# CONSIGNE
Relevez, dans le passage sur la ferme d'Elliott présenté ci-dessous, tous les bâtiments à la construction desquels certains des hommes réduits en esclavage participèrent.

# TEXTE D'ÉTUDE

>>>

Elliott était l’un des plus grands propriétaires d’esclaves du Haut-Canada ; l’esclavagiste moyen y détenait entre une et trois personnes noires, lesquelles transmettaient leur statut d’esclave à leurs descendants. À la ferme d’Elliott, les esclaves devaient défricher la terre, couper le bois, planter les semences, faire les récoltes, battre le blé, s’occuper des nombreux animaux d’élevage et du jardin bien entretenu, ainsi que chasser le gibier. Certains des hommes participèrent à la construction de la somptueuse résidence et des autres bâtiments de la propriété, notamment les granges, les écuries et les cabanes dans lesquelles ils vivaient, et installèrent aussi des clôtures. Les domestiques, hommes et femmes, nettoyaient, cuisinaient, faisaient la lessive, cousaient, filaient la laine et le fil, fabriquaient du savon et des chandelles, et barattaient le beurre. Ils servaient également les nombreux visiteurs qu’Elliott recevait en tant que fonctionnaire colonial et s’occupaient des besoins personnels de sa famille. Certaines tâches étaient probablement plutôt confiées aux femmes, comme la prise en charge des enfants d’Elliott. Cette productivité forcée contribua largement à la richesse et au confort de ce dernier durant au moins 20 ans. Elliott cultivait plus de terres et possédait plus de chevaux et de bétail que ses voisins, et obtenait des récoltes au minimum cinq fois supérieures aux leurs.

<<<

# DONNÉES RECUEILLIES
>>>

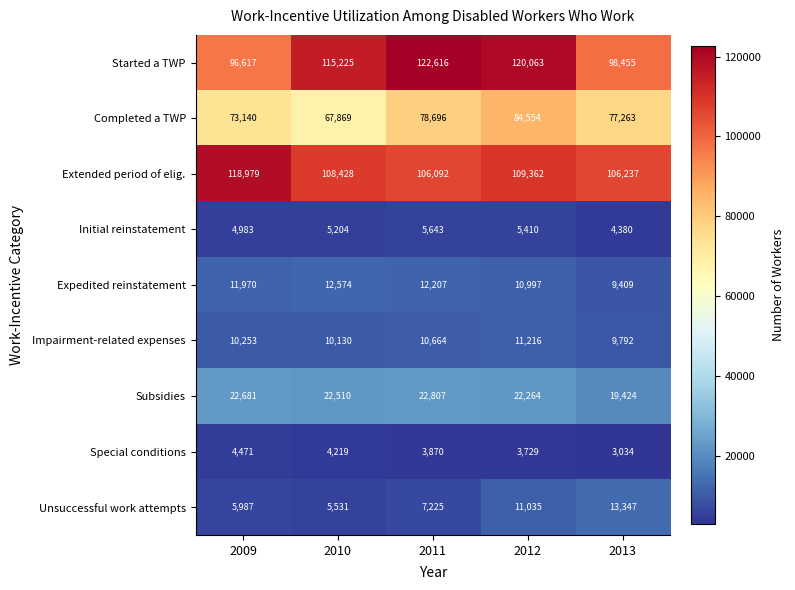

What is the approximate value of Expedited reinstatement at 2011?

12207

<<<

# CORRIGÉ
- la somptueuse résidence
- les granges
- les écuries
- les cabanes dans lesquelles ils vivaient